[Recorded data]
§

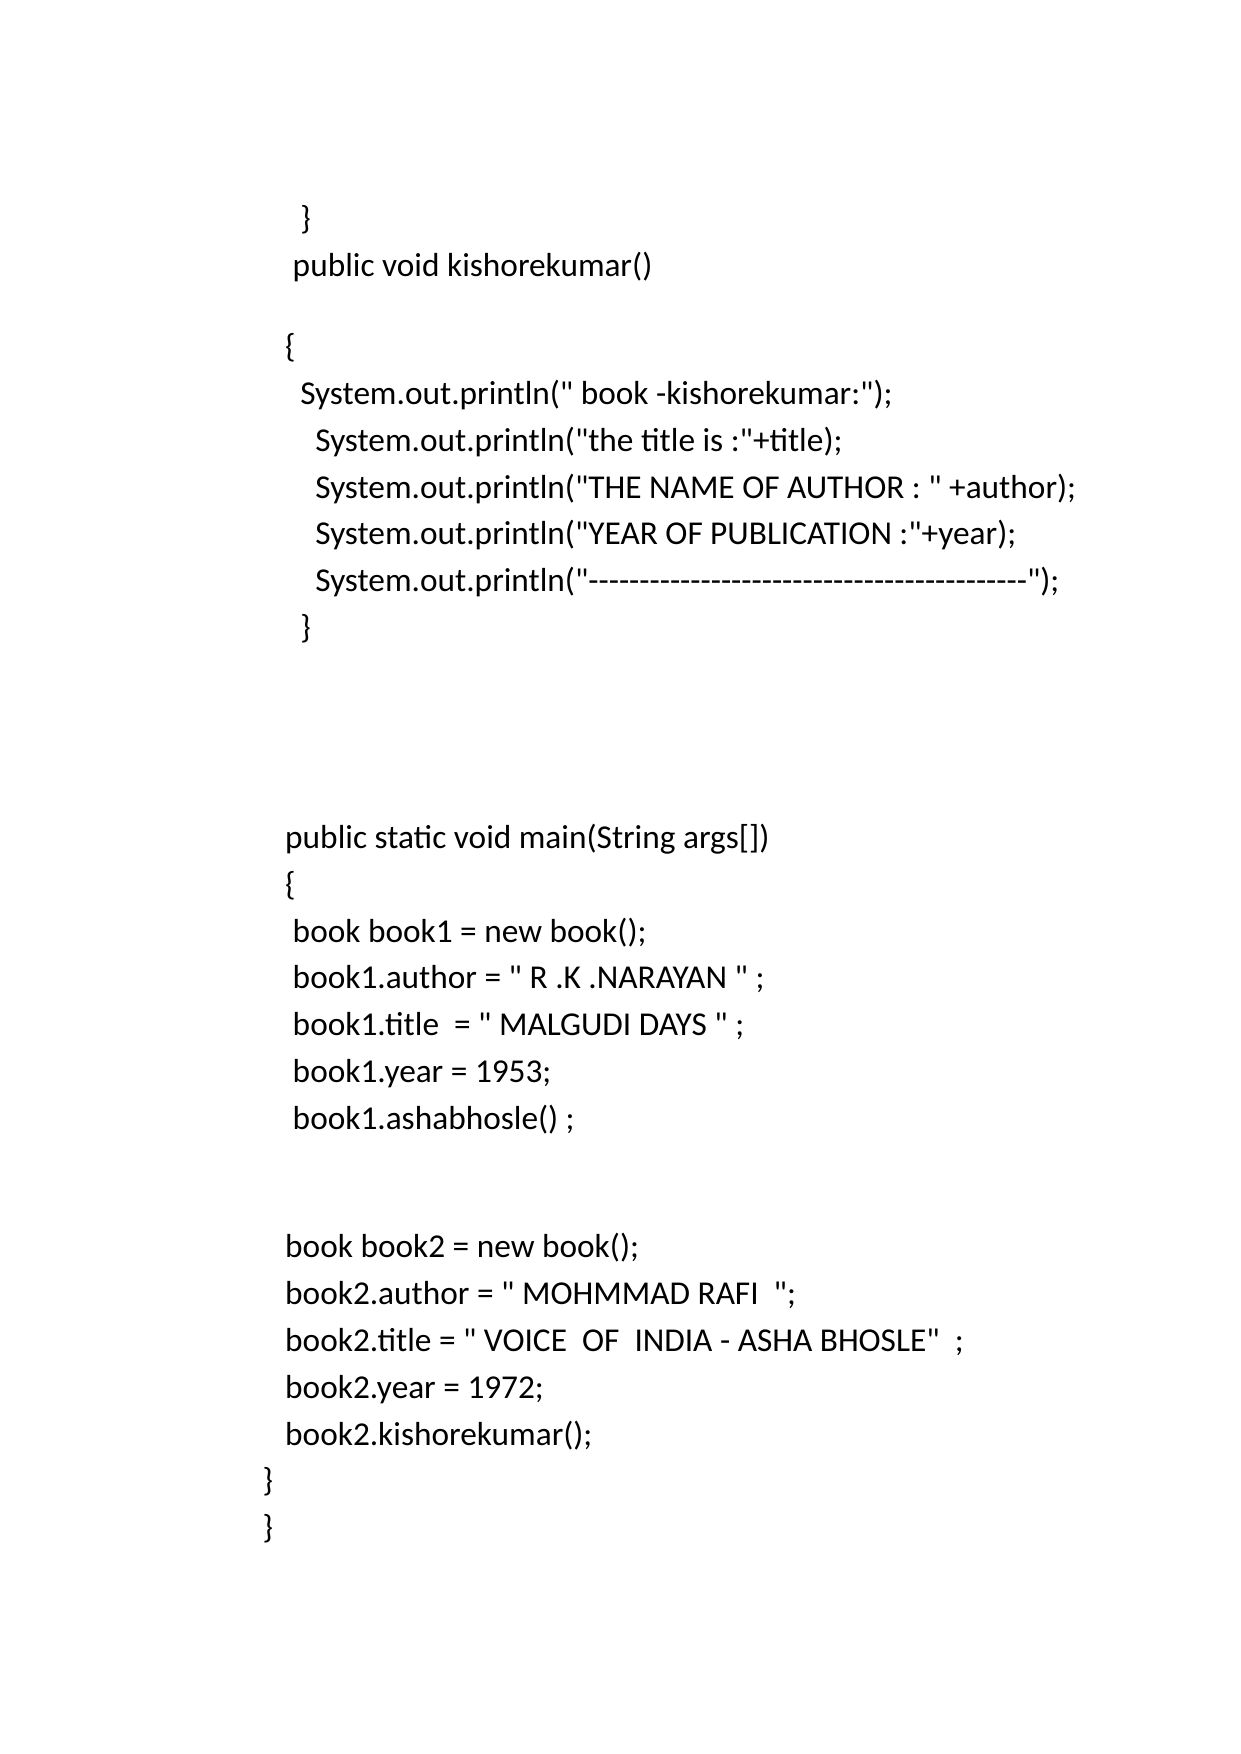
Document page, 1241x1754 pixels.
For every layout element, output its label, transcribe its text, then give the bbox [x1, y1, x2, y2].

list book book1 = new book(); [262, 910, 1090, 951]
list book1.year = 1953; [262, 1050, 1090, 1091]
list book2.kishorekumar(); [262, 1412, 1090, 1453]
list book1.ashabhosle() ; [262, 1097, 1090, 1138]
list book2.year = 1972; [262, 1366, 1090, 1406]
list book1.author = " R .K .NARAYAN " ; [262, 957, 1090, 997]
list book book2 = new book(); [262, 1225, 1090, 1266]
list System.out.println(" book -kishorekumar:"); [262, 372, 1090, 413]
list } [262, 606, 1090, 647]
list } [262, 1506, 1090, 1547]
list System.out.println("-------------------------------------------"); [262, 559, 1090, 600]
list book1.title = " MALGUDI DAYS " ; [262, 1003, 1090, 1044]
list System.out.println("the title is :"+title); [262, 419, 1090, 459]
list } [262, 197, 1090, 237]
list public static void main(String args[]) [262, 816, 1090, 857]
list { [262, 325, 1090, 366]
list public void kishorekumar() [262, 243, 1090, 284]
list { [262, 863, 1090, 904]
list book2.author = " MOHMMAD RAFI "; [262, 1272, 1090, 1313]
list } [262, 1459, 1090, 1500]
list System.out.println("YEAR OF PUBLICATION :"+year); [262, 512, 1090, 553]
list book2.title = " VOICE OF INDIA - ASHA BHOSLE" ; [262, 1319, 1090, 1360]
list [262, 466, 1090, 506]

§

__WHAT THE EXERCISE ASKS__
Please print every record above exactly, but leave the pictures out.

__SOLUTION TO THE PROBLEM__
Document page, 1241x1754 pixels.
For every layout element, output its label, transcribe its text, then give the bbox [x1, y1, x2, y2].

list book book1 = new book(); [262, 910, 1090, 951]
list book1.year = 1953; [262, 1050, 1090, 1091]
list book2.kishorekumar(); [262, 1412, 1090, 1453]
list book1.ashabhosle() ; [262, 1097, 1090, 1138]
list book2.year = 1972; [262, 1366, 1090, 1406]
list book1.author = " R .K .NARAYAN " ; [262, 957, 1090, 997]
list book book2 = new book(); [262, 1225, 1090, 1266]
list System.out.println(" book -kishorekumar:"); [262, 372, 1090, 413]
list } [262, 606, 1090, 647]
list } [262, 1506, 1090, 1547]
list System.out.println("-------------------------------------------"); [262, 559, 1090, 600]
list book1.title = " MALGUDI DAYS " ; [262, 1003, 1090, 1044]
list System.out.println("the title is :"+title); [262, 419, 1090, 459]
list } [262, 197, 1090, 237]
list public static void main(String args[]) [262, 816, 1090, 857]
list { [262, 325, 1090, 366]
list public void kishorekumar() [262, 243, 1090, 284]
list { [262, 863, 1090, 904]
list book2.author = " MOHMMAD RAFI "; [262, 1272, 1090, 1313]
list } [262, 1459, 1090, 1500]
list System.out.println("YEAR OF PUBLICATION :"+year); [262, 512, 1090, 553]
list book2.title = " VOICE OF INDIA - ASHA BHOSLE" ; [262, 1319, 1090, 1360]
list [262, 466, 1090, 506]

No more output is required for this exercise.